■ **Task instructions**: Identify every line in the records below that contains the word "without", and reproduce each one.

━━━

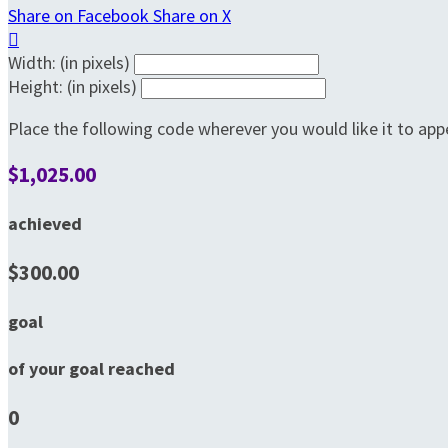
Share on Facebook
Share on X

Width: (in pixels)
Height: (in pixels)
Place the following code wherever you would like it to app
$1,025.00
achieved
$300.00
goal
of your goal reached
0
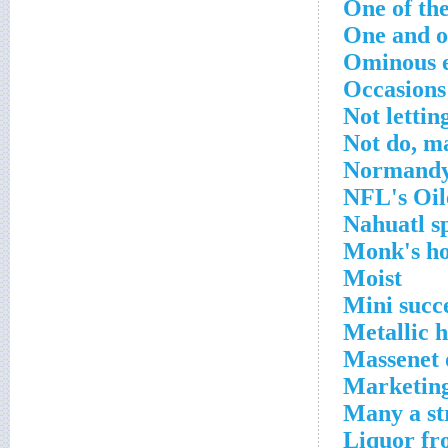
One of the
One and o
Ominous 
Occasions 
Not letting
Not do, m
Normandy
NFL's Oile
Nahuatl s
Monk's h
Moist
Mini succ
Metallic 
Massenet 
Marketing
Many a st
Liquor fr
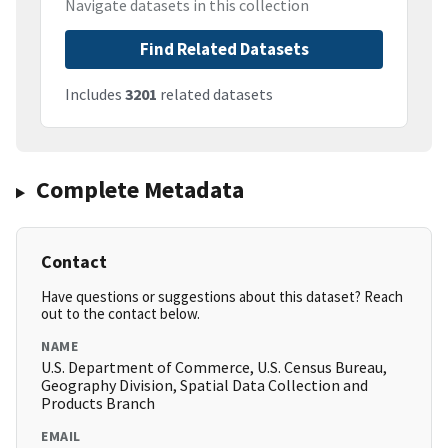
Navigate datasets in this collection
Find Related Datasets
Includes
3201
related datasets
Complete Metadata
Contact
Have questions or suggestions about this dataset? Reach
out to the contact below.
NAME
U.S. Department of Commerce, U.S. Census Bureau,
Geography Division, Spatial Data Collection and
Products Branch
EMAIL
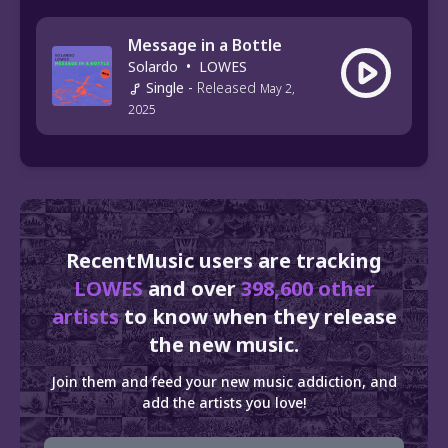
Message in a Bottle
Solardo
•
LOWES
Single
-
Released
May 2,
2025
RecentMusic users are tracking
LOWES
and over
398,600 other
artists
to know when they release
the new music.
Join them and feed your new music addiction, and
add the artists you love!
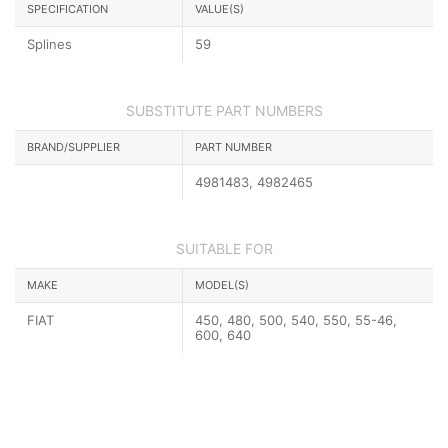
SPECIFICATION
VALUE(S)
Splines
59
SUBSTITUTE PART NUMBERS
BRAND/SUPPLIER
PART NUMBER
4981483, 4982465
SUITABLE FOR
MAKE
MODEL(S)
FIAT
450, 480, 500, 540, 550, 55-46,
600, 640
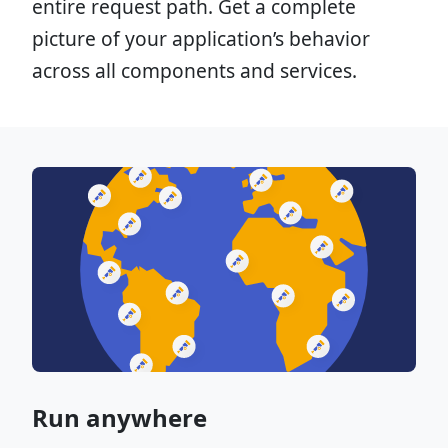
entire request path. Get a complete
picture of your application’s behavior
across all components and services.
Run anywhere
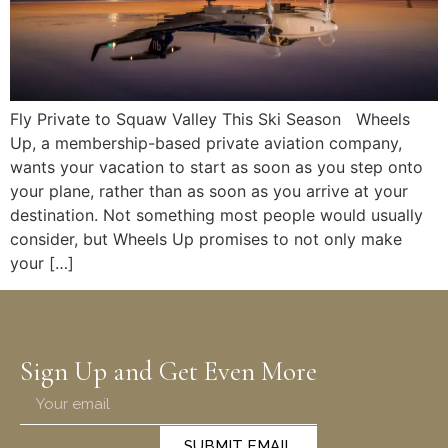
Fly Private to Squaw Valley This Ski Season Wheels
Up, a membership-based private aviation company,
wants your vacation to start as soon as you step onto
your plane, rather than as soon as you arrive at your
destination. Not something most people would usually
consider, but Wheels Up promises to not only make
your […]
Sign Up and Get Even More
SUBMIT EMAIL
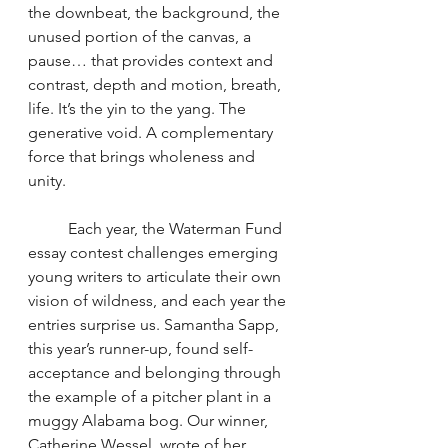
the downbeat, the background, the 
unused portion of the canvas, a 
pause… that provides context and 
contrast, depth and motion, breath, 
life. It’s the yin to the yang. The 
generative void. A complementary 
force that brings wholeness and 
unity.
	Each year, the Waterman Fund 
essay contest challenges emerging 
young writers to articulate their own 
vision of wildness, and each year the 
entries surprise us. Samantha Sapp, 
this year’s runner-up, found self-
acceptance and belonging through 
the example of
a pitcher plant in a 
muggy Alabama bog. Our winner, 
Catherine Wessel, wrote of her 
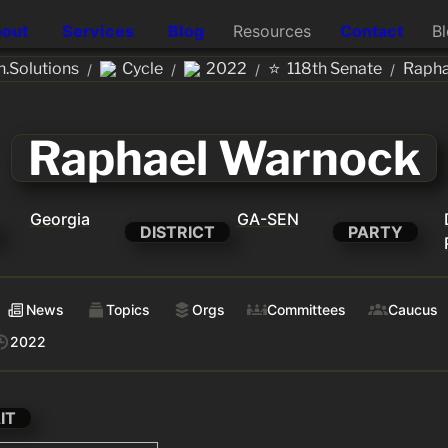
out
Services
Blog
Resources
Contact
B
⭐
.Solutions
Cycle
2022
118th Senate
Rapha
/
/
/
/
Raphael Warnock
Georgia
GA-SEN
DISTRICT
PARTY
News
Topics
Orgs
Committees
Caucus
2022
IT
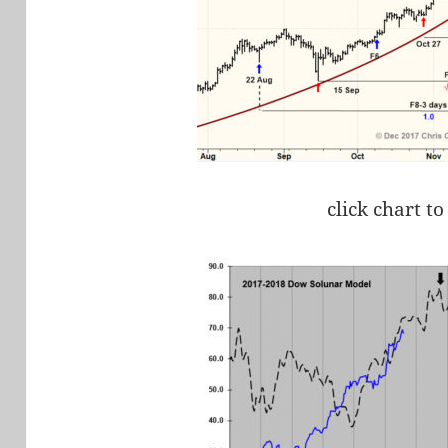
click chart to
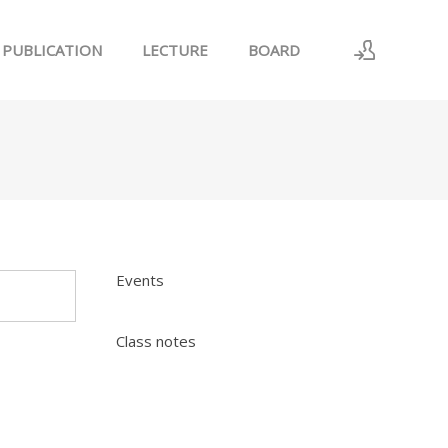
PUBLICATION
LECTURE
BOARD
로그인
회원가입
Events
Class notes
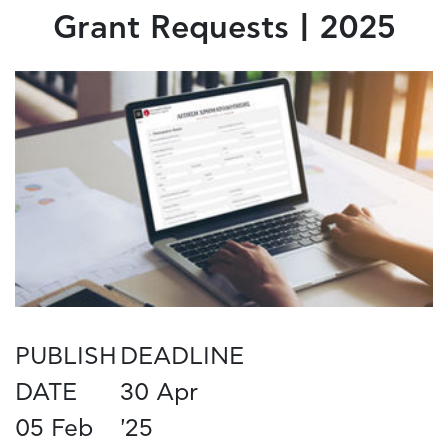
Grant Requests | 2025
PUBLISH
DEADLINE
DATE
30 Apr
05 Feb
'25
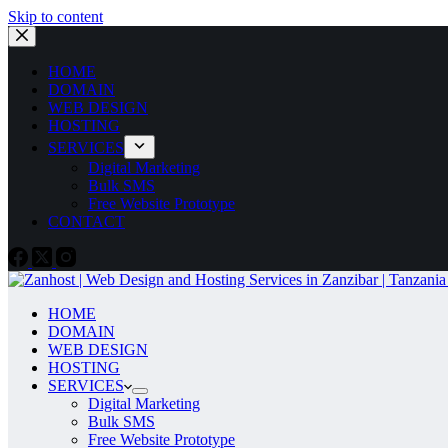
Skip to content
HOME
DOMAIN
WEB DESIGN
HOSTING
SERVICES
Digital Marketing
Bulk SMS
Free Website Prototype
CONTACT
HOME
DOMAIN
WEB DESIGN
HOSTING
SERVICES
Digital Marketing
Bulk SMS
Free Website Prototype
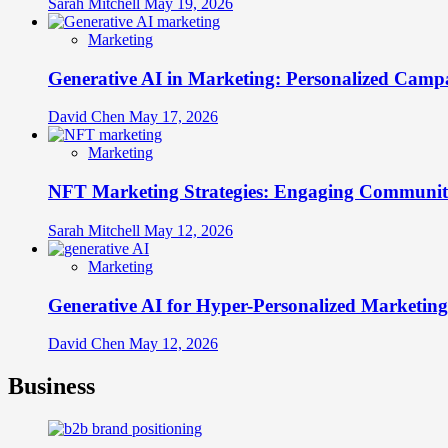
Sarah Mitchell
May 19, 2026
Marketing
Generative AI in Marketing: Personalized Campa
David Chen
May 17, 2026
Marketing
NFT Marketing Strategies: Engaging Communit
Sarah Mitchell
May 12, 2026
Marketing
Generative AI for Hyper-Personalized Marketing
David Chen
May 12, 2026
Business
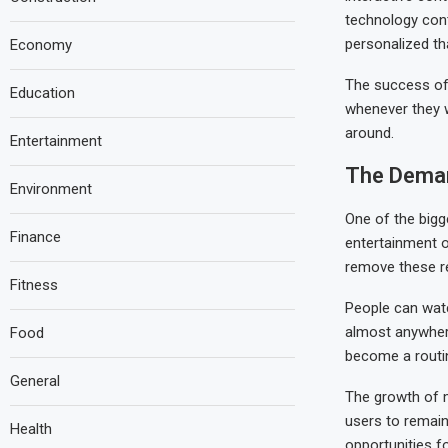
technology cont
personalized th
Economy
The success of 
Education
whenever they w
around.
Entertainment
The Deman
Environment
One of the bigge
Finance
entertainment o
remove these re
Fitness
People can watc
almost anywhere
Food
become a routine
General
The growth of m
users to remain
Health
opportunities 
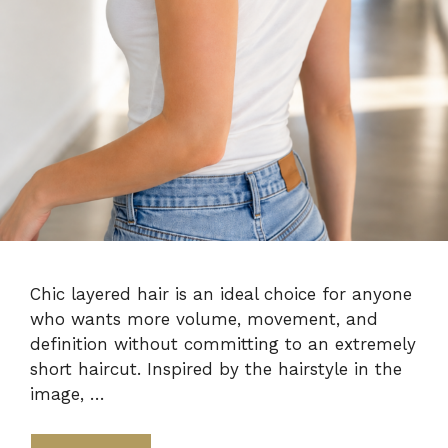
Chic layered hair is an ideal choice for anyone
who wants more volume, movement, and
definition without committing to an extremely
short haircut. Inspired by the hairstyle in the
image, …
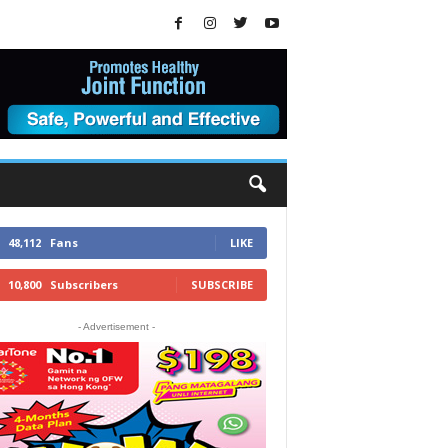
48,112
Fans
LIKE
10,800
Subscribers
SUBSCRIBE
- Advertisement -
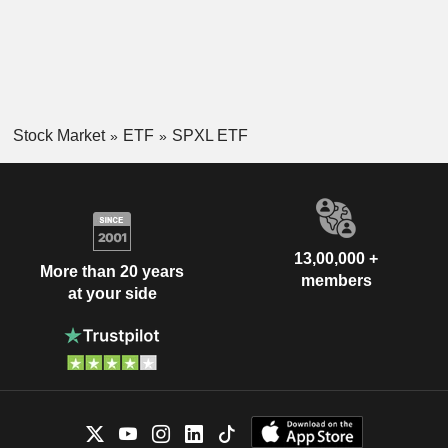
Stock Market
ETF
SPXL ETF
13,00,000 +
More than 20 years
members
at your side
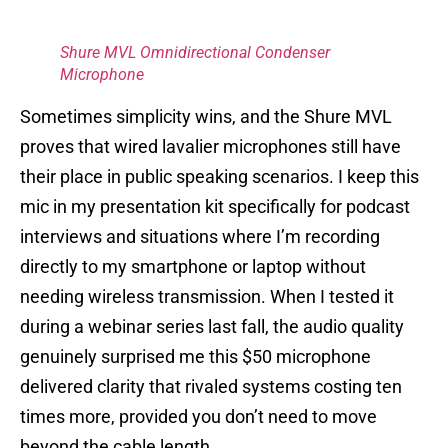
Shure MVL Omnidirectional Condenser
Microphone
Sometimes simplicity wins, and the Shure MVL
proves that wired lavalier microphones still have
their place in public speaking scenarios. I keep this
mic in my presentation kit specifically for podcast
interviews and situations where I’m recording
directly to my smartphone or laptop without
needing wireless transmission. When I tested it
during a webinar series last fall, the audio quality
genuinely surprised me this $50 microphone
delivered clarity that rivaled systems costing ten
times more, provided you don’t need to move
beyond the cable length.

━━━

■ **Output of the task**:
definition without committing to an extremely
directly to my smartphone or laptop without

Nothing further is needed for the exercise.